**WORK INSTRUCTIONS**. Copy every line of the listing below word for word, but leave out the pictures.

**EXCERPTED DATA**.
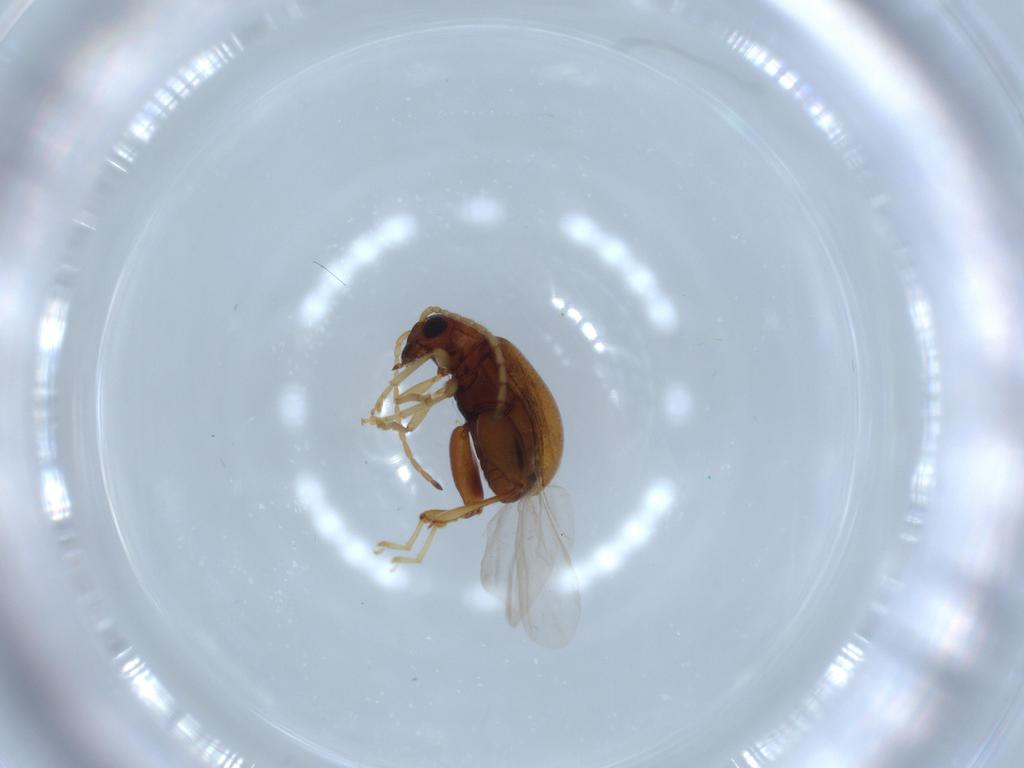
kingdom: Animalia
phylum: Arthropoda
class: Insecta
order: Coleoptera
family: Chrysomelidae
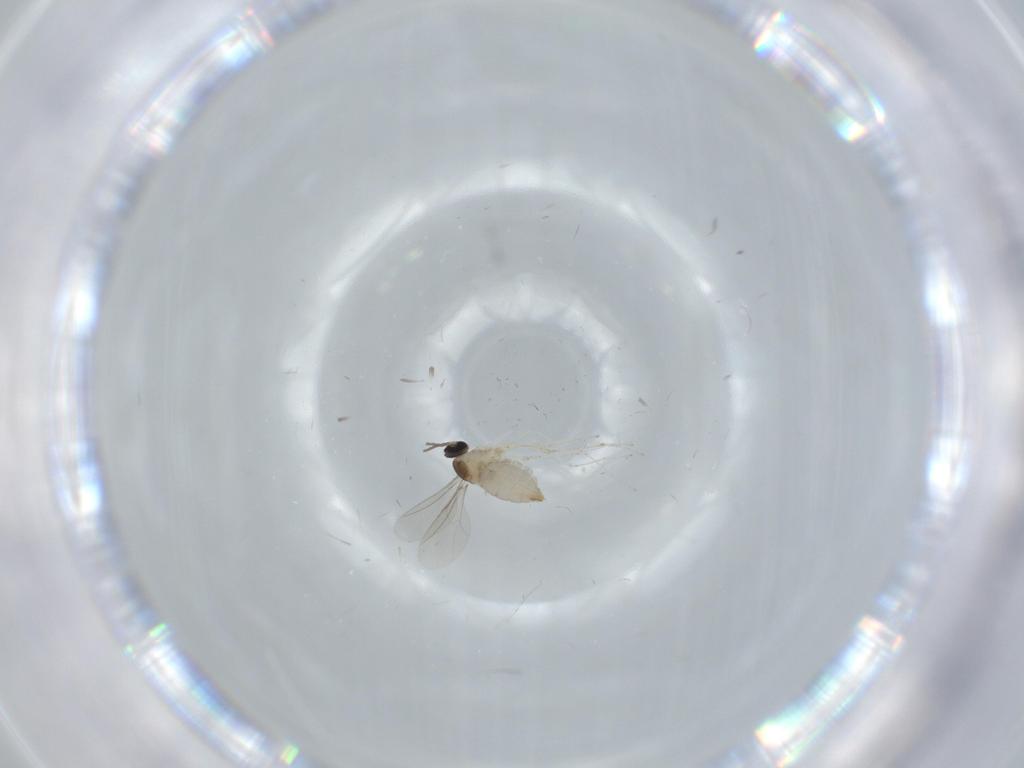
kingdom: Animalia
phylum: Arthropoda
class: Insecta
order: Diptera
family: Cecidomyiidae
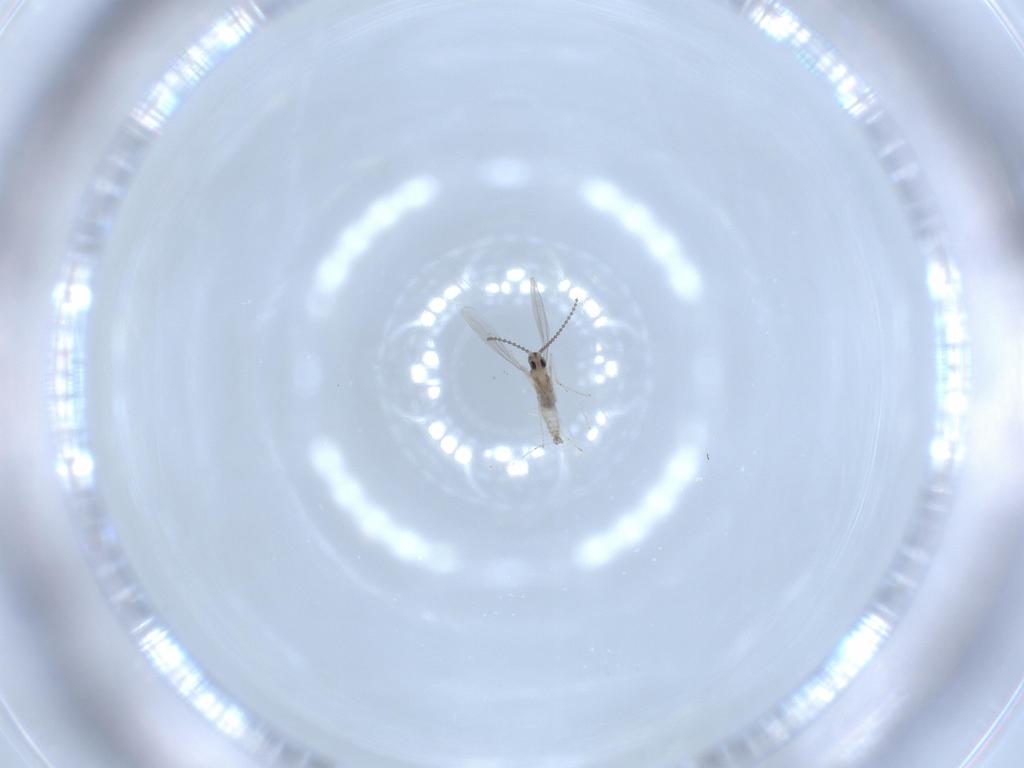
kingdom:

**FULL SOLUTION**.
kingdom: Animalia
phylum: Arthropoda
class: Insecta
order: Coleoptera
family: Chrysomelidae
kingdom: Animalia
phylum: Arthropoda
class: Insecta
order: Diptera
family: Cecidomyiidae
kingdom:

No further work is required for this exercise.